On Nov 6, 2015, at 12:04 PM, Brian Julin <BJulin@clarku.edu> wrote:
I don't know whether to rely on this behavior, because it seems a bit convoluted.
The complexity is because of the protocols. The only way to make it simpler is to prevent people from doing things at certain stages of authentication. Which is a bad idea.
In a server configured to proxy inner tunnel requests the requests flow as expected between the outer server and the client until PEAP starts unwrapping.
Then the packet flow seems to be this:
1) normal client -> (outer-eap) -> outer server -> peap -> 2) proxy-inner-tunnel server autz (sets Proxy-To-Realm) 3) proxy-inner-tunnel server ("sends reply" back to outer) 4) either outer pre-proxy section or pre-proxy from a realm virtual_server directive 5) request actually sent to external inner 6) either outer post-proxy section or post-proxy from a realm virtual_server directive 7) outer post-auth
Pretty much.
proxy-inner-tunnel's post-auth never gets run,
In v3 it should be run.
and its pre-proxy/post-proxy will not get run unless you use a realm "virtual_server" directive to force it.

Dataset records:
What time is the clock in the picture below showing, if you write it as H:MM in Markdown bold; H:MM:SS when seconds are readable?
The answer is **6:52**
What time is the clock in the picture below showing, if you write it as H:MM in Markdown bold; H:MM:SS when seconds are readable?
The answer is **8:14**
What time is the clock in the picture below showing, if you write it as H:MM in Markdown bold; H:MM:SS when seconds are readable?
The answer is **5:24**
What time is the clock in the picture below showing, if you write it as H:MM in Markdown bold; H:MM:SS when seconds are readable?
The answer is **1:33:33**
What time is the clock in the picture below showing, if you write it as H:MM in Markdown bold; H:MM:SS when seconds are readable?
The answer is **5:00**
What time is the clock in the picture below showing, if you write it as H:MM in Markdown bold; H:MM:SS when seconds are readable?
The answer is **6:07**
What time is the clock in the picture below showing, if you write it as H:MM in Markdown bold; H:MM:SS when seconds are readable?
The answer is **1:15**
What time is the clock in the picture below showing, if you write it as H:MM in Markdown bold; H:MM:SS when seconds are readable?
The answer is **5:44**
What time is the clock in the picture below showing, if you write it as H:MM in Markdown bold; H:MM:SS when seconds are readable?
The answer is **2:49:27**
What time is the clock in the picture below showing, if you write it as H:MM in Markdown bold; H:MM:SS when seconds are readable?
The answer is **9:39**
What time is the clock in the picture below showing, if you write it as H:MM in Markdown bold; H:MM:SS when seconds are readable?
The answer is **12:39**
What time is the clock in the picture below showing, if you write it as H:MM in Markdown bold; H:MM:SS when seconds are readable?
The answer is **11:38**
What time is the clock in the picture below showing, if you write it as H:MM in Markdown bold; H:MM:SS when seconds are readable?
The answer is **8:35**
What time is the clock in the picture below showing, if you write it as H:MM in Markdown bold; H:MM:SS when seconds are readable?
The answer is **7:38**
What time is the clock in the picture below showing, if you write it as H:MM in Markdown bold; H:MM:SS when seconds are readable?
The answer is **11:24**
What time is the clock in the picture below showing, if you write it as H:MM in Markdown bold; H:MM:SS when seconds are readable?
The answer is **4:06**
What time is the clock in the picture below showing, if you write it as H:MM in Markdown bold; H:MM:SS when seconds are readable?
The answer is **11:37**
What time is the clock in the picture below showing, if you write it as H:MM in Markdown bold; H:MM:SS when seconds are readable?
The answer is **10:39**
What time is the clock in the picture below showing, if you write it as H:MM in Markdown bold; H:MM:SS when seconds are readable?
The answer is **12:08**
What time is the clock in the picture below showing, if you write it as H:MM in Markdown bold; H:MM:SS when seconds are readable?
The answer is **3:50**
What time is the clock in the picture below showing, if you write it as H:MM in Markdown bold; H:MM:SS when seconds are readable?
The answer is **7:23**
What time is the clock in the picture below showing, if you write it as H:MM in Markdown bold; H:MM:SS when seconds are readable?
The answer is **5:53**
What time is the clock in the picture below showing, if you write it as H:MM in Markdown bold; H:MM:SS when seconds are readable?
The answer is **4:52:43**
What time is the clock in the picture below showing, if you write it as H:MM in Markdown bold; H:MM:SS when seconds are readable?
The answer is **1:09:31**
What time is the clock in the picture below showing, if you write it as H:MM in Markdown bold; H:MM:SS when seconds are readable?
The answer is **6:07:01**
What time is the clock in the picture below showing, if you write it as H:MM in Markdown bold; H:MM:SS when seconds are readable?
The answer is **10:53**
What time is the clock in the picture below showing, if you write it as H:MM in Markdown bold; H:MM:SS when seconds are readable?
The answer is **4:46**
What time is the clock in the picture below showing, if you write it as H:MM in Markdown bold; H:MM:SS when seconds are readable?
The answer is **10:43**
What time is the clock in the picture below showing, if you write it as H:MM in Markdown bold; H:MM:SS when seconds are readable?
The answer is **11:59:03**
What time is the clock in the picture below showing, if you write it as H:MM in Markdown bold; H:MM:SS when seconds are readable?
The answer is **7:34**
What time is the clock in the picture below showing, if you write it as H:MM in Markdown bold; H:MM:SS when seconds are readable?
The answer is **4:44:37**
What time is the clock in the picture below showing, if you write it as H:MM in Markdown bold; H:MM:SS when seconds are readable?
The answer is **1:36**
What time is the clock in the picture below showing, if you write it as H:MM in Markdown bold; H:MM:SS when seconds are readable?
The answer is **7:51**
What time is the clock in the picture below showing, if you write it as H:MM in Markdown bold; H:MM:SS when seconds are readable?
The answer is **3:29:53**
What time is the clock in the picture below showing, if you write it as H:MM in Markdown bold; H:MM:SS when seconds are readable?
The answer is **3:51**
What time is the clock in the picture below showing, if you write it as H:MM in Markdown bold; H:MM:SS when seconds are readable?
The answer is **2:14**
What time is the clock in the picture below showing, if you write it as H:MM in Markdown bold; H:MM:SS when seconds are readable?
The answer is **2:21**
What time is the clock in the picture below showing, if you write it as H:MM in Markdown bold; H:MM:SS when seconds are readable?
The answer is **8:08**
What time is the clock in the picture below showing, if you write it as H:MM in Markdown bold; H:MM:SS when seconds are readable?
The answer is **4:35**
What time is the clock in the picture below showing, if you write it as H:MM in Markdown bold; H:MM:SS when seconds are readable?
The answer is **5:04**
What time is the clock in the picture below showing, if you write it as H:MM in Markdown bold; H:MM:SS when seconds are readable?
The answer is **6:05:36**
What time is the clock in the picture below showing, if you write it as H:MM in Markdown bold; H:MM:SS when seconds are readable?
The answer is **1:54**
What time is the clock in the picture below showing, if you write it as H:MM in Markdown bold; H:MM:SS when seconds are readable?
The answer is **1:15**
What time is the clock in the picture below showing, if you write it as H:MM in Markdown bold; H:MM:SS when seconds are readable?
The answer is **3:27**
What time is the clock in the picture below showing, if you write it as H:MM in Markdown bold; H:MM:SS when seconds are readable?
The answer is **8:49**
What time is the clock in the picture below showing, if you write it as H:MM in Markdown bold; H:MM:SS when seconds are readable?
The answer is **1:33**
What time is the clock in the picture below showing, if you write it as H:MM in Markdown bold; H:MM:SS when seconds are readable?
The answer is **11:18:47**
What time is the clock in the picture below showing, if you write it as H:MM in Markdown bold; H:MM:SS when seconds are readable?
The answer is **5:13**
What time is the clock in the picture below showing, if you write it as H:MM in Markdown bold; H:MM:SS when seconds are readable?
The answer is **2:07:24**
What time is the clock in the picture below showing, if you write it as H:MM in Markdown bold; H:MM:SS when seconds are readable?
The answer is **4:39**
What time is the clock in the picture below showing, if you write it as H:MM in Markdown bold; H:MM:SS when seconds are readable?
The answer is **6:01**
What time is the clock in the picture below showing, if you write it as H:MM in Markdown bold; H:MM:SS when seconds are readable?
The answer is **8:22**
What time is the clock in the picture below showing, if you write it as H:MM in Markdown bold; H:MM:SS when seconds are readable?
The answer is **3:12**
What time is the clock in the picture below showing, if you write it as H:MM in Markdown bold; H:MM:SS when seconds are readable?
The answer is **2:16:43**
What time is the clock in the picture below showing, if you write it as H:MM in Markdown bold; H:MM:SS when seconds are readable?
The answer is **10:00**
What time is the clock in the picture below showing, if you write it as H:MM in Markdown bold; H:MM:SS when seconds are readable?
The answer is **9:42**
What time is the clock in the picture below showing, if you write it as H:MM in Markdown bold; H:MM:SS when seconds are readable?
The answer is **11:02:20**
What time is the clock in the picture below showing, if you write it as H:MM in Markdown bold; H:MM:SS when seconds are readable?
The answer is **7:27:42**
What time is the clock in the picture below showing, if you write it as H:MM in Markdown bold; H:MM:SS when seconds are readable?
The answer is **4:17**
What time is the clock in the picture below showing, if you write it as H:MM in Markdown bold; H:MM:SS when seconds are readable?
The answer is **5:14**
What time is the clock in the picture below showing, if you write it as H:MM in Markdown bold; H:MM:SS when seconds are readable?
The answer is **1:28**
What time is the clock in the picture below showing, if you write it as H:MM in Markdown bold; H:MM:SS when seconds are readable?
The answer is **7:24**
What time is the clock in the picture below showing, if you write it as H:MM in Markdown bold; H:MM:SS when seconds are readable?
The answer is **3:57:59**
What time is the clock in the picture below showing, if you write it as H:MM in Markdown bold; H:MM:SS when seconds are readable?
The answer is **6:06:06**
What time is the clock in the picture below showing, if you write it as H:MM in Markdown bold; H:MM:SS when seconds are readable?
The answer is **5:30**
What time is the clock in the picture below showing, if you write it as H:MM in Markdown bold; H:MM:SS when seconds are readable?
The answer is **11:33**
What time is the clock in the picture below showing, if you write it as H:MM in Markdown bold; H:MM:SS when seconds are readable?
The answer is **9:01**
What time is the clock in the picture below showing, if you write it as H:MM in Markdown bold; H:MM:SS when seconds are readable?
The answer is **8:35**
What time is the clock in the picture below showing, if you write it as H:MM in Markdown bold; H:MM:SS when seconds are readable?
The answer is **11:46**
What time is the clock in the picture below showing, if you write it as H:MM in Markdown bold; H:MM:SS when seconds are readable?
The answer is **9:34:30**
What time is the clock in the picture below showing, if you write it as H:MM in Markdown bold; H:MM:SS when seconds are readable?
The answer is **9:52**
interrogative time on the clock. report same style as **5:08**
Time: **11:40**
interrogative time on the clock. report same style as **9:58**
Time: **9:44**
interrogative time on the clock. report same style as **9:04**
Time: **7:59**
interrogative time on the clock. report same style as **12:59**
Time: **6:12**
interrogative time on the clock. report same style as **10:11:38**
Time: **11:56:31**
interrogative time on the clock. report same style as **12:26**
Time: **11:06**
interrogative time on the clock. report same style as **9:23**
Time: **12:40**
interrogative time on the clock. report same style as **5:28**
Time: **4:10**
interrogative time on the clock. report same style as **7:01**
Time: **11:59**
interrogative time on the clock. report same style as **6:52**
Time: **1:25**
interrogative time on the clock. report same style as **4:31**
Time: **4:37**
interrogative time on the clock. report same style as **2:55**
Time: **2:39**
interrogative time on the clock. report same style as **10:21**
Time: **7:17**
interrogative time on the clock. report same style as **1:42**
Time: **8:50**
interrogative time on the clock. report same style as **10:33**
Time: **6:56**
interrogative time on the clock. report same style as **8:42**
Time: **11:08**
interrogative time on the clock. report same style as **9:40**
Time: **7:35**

Parts of the exercise:
1 – Answer these questions from the email excerpt:
(a) What name and email address are given for the sender of the quoted message?
(b) According to the reply, what is the only way to make the process simpler?
(c) What does the reply say should happen to proxy-inner-tunnel's post-auth in v3?
2 – Retype the rows from the line containing "interrogative time on the clock. report same style as **12:26**" up to and including the last line of the rows.
The email excerpt and the rows come from different sources.

Solutions to the problems:
1 –
(a) Brian Julin, BJulin@clarku.edu
(b) Preventing people from doing things at certain stages of authentication.
(c) It should be run.

2 –
interrogative time on the clock. report same style as **12:26**
Time: **11:06**
interrogative time on the clock. report same style as **9:23**
Time: **12:40**
interrogative time on the clock. report same style as **5:28**
Time: **4:10**
interrogative time on the clock. report same style as **7:01**
Time: **11:59**
interrogative time on the clock. report same style as **6:52**
Time: **1:25**
interrogative time on the clock. report same style as **4:31**
Time: **4:37**
interrogative time on the clock. report same style as **2:55**
Time: **2:39**
interrogative time on the clock. report same style as **10:21**
Time: **7:17**
interrogative time on the clock. report same style as **1:42**
Time: **8:50**
interrogative time on the clock. report same style as **10:33**
Time: **6:56**
interrogative time on the clock. report same style as **8:42**
Time: **11:08**
interrogative time on the clock. report same style as **9:40**
Time: **7:35**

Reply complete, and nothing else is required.